(Dataset items)
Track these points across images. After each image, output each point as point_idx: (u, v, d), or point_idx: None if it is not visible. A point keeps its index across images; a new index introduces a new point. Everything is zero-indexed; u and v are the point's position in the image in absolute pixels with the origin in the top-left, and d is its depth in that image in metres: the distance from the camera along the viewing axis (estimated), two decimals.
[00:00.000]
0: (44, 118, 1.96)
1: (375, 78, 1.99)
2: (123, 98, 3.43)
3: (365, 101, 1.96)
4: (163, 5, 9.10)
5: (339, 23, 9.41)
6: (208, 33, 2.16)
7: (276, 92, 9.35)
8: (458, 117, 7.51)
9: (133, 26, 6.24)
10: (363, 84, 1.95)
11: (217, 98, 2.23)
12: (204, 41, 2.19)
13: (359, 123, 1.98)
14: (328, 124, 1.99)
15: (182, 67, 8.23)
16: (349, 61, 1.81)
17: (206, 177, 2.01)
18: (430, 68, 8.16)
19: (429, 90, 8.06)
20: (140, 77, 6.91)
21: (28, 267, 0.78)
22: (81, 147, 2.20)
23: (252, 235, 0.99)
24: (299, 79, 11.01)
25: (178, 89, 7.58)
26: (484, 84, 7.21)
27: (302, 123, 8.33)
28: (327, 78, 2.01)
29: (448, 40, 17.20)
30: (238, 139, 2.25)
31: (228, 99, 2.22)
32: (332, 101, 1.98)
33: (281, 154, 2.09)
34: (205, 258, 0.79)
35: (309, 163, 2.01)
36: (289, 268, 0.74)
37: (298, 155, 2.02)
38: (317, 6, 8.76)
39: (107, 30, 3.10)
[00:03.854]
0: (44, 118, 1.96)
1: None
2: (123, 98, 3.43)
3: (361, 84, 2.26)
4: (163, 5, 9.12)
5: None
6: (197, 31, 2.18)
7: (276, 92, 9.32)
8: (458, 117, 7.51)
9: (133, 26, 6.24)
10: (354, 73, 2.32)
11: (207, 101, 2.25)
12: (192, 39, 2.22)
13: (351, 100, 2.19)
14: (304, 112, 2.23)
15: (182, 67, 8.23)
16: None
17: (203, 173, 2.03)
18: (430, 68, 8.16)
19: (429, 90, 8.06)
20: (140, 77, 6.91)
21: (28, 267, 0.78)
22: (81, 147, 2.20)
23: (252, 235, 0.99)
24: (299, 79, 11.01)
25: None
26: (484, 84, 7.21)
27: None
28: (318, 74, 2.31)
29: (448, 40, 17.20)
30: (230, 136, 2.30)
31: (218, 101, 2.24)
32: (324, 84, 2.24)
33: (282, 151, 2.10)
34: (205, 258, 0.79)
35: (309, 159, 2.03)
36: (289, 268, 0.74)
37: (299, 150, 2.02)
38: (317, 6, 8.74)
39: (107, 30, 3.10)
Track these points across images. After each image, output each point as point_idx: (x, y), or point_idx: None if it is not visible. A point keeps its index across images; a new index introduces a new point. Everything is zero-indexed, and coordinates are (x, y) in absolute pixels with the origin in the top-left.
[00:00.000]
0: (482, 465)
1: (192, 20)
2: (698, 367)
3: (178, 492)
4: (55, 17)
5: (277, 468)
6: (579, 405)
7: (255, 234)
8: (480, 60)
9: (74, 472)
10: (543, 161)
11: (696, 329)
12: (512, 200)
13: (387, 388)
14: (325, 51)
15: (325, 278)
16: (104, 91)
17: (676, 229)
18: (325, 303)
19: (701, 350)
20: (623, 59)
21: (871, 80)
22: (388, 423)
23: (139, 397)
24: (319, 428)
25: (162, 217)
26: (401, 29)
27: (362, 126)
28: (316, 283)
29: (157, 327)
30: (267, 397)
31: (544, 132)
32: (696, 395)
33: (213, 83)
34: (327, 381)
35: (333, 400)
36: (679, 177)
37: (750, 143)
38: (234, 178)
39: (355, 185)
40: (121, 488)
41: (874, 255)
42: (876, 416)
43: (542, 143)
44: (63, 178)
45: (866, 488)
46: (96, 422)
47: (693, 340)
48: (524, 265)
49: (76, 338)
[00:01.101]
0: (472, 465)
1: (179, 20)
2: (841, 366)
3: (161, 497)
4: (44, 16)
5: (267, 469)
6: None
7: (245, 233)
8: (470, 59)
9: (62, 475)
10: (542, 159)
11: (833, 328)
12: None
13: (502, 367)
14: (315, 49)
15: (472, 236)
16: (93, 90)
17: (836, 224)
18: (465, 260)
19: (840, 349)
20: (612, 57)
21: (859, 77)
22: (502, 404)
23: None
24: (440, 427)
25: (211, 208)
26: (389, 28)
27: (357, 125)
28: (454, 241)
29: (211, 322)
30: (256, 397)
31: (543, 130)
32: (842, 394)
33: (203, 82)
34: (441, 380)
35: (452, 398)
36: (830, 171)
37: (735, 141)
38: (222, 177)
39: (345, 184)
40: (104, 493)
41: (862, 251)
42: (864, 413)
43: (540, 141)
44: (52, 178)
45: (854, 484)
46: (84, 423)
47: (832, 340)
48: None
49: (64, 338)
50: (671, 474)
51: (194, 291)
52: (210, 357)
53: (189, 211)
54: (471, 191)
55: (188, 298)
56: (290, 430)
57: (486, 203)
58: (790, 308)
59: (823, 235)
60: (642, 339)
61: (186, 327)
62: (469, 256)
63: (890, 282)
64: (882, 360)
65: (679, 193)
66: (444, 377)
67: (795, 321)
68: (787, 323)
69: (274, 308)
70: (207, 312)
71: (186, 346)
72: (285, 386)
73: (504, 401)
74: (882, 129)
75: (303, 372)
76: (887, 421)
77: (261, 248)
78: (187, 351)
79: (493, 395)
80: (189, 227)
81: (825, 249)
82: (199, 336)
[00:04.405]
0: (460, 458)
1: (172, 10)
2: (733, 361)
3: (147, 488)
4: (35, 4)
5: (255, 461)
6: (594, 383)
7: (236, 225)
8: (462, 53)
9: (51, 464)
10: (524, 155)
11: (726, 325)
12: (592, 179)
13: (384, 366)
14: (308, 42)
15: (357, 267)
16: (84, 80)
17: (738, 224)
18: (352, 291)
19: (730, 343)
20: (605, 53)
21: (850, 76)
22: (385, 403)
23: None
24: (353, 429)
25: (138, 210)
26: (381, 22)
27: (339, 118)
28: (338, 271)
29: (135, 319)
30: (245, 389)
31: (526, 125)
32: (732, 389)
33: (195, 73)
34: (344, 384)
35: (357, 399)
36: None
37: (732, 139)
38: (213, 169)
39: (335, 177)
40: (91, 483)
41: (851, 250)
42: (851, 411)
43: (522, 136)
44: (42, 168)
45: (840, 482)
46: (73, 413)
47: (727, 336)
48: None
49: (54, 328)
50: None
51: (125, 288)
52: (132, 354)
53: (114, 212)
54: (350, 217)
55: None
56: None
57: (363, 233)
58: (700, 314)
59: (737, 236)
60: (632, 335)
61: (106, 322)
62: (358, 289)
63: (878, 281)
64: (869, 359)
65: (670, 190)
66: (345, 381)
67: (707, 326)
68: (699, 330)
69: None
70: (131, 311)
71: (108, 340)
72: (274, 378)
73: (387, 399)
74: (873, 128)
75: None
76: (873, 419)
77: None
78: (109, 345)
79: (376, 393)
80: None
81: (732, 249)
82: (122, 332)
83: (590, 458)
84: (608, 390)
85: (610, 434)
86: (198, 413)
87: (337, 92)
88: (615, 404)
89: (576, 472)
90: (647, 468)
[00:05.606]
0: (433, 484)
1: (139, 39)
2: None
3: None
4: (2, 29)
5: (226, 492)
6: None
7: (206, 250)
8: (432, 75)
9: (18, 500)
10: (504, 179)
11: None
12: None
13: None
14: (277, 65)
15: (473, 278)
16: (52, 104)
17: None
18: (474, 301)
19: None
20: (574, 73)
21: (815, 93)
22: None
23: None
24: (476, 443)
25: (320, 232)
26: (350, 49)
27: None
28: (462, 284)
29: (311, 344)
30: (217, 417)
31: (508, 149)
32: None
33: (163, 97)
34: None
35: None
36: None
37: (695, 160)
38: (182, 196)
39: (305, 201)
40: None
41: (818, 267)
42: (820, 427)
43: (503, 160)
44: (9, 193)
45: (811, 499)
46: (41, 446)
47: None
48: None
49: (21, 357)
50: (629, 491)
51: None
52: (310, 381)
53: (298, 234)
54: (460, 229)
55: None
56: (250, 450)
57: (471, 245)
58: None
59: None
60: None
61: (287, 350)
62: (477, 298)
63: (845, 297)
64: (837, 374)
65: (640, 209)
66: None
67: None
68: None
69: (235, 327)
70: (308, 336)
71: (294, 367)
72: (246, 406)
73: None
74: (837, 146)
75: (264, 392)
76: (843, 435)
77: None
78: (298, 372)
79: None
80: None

- **Exercise description**
Nothing but the lines above from the one containing "18: (325, 303)" through the one containing "69: (274, 308)" should appear in the answer, each repeated exactly.

- **Completed task**
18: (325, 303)
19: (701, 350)
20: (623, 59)
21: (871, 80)
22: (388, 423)
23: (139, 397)
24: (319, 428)
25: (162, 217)
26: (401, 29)
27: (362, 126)
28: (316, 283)
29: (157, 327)
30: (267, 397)
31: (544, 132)
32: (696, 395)
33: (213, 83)
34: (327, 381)
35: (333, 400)
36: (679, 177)
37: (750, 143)
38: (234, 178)
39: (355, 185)
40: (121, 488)
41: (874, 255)
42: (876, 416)
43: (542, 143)
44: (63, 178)
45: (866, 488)
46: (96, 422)
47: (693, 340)
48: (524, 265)
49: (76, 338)
[00:01.101]
0: (472, 465)
1: (179, 20)
2: (841, 366)
3: (161, 497)
4: (44, 16)
5: (267, 469)
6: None
7: (245, 233)
8: (470, 59)
9: (62, 475)
10: (542, 159)
11: (833, 328)
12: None
13: (502, 367)
14: (315, 49)
15: (472, 236)
16: (93, 90)
17: (836, 224)
18: (465, 260)
19: (840, 349)
20: (612, 57)
21: (859, 77)
22: (502, 404)
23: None
24: (440, 427)
25: (211, 208)
26: (389, 28)
27: (357, 125)
28: (454, 241)
29: (211, 322)
30: (256, 397)
31: (543, 130)
32: (842, 394)
33: (203, 82)
34: (441, 380)
35: (452, 398)
36: (830, 171)
37: (735, 141)
38: (222, 177)
39: (345, 184)
40: (104, 493)
41: (862, 251)
42: (864, 413)
43: (540, 141)
44: (52, 178)
45: (854, 484)
46: (84, 423)
47: (832, 340)
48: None
49: (64, 338)
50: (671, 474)
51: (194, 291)
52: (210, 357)
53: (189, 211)
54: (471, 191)
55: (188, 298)
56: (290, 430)
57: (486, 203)
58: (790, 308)
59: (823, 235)
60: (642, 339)
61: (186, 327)
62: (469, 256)
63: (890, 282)
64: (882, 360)
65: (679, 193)
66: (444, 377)
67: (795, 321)
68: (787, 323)
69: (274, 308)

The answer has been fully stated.